Execution time and big O

Question

(Before anyone says anything Yes this was homework but i have already turned it in and have gotten it back, i just want to figure this out for the test tomorrow.)

The problem was to calculate the execution times and big O for the code snippet. I can calculate the big O fine, but i dont get how you can determine the execution time. Ok basically what i dont understand is how to calculate the execution time

for(i=0; i < n; i++){
    SomeJavaStatment;
    for(j=0; j < 2 * n; J+= 2){ 
        SomeJavaStatment;
        SomeJavaStatment;
}
}

the correct answer was Big O(n^2) I got that right however I had no idea what the execution time was, and the correct answer for that was 4n^2+5n+2.

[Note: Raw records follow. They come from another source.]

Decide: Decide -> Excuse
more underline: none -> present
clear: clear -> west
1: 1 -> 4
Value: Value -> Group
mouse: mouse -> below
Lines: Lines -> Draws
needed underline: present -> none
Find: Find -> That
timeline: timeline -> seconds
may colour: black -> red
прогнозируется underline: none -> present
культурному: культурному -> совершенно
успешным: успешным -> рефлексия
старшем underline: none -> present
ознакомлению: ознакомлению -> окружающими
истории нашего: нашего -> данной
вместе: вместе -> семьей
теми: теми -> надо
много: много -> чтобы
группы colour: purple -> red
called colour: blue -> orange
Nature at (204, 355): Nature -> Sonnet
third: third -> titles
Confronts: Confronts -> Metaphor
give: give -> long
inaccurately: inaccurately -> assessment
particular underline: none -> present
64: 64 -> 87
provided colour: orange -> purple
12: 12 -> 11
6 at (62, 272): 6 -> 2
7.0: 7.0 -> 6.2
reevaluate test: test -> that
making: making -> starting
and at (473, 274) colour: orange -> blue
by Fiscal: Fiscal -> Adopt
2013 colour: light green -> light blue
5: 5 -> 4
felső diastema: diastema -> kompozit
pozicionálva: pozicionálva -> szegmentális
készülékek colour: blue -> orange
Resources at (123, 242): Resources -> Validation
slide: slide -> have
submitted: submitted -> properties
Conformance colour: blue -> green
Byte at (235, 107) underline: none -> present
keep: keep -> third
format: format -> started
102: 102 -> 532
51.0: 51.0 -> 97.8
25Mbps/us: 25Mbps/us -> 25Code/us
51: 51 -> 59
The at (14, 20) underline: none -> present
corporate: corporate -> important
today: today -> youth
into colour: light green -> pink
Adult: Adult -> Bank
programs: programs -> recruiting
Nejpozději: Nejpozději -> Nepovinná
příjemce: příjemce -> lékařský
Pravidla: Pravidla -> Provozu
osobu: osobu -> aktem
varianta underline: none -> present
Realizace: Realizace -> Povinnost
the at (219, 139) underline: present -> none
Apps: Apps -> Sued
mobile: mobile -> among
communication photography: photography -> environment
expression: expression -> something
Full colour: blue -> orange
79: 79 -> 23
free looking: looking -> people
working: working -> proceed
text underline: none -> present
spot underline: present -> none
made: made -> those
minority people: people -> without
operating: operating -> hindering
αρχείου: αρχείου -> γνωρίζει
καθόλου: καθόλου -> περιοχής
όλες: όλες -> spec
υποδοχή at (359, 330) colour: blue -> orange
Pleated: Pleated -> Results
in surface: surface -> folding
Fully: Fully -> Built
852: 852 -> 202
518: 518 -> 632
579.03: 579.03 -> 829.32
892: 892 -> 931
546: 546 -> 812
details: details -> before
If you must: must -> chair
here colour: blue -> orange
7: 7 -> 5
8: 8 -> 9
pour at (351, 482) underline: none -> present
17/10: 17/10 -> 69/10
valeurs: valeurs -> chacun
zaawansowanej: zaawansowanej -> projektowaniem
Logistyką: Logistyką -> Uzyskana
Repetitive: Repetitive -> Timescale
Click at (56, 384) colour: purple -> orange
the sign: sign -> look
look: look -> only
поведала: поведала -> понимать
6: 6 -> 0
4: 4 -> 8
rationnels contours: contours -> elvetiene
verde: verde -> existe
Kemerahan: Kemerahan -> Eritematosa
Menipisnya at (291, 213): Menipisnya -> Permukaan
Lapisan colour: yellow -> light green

I would appreciate if someone could explain how i would go about getting to that answer.

Answer 1

I don't think, that execution time should be determined that way but:

 //assignment to i takes 1 operation    
 for(i=0; i < n; i++){ // i++ is executed n times, i < n is executed (n+1) times
    SomeJavaStatment; // n times

    //assignment to j takes 1 operation
    for(j=0; j < 2 * n; j+= 2){  // j+=2 is executed n*n times, j < 2*n is executed n*(n+1) times
        SomeJavaStatment; // n * n times
        SomeJavaStatment; // n * n times
    }
 }

In total it gives 1 + n + (n+1) + n + n + (n*n) + (n+1)*n + (n*n) + (n*n) = 4 * n^2 + 5*n + 2 :)

Answer 2

Big O describes the upper bound of a function. Your function is not only Big O(n^2), but it also has tight bounds (for any given value of n, the function has the exact same runtime). You can manually calculate the exact tight bound, or you can express it as a summation resulting in 4n^2+5n+2.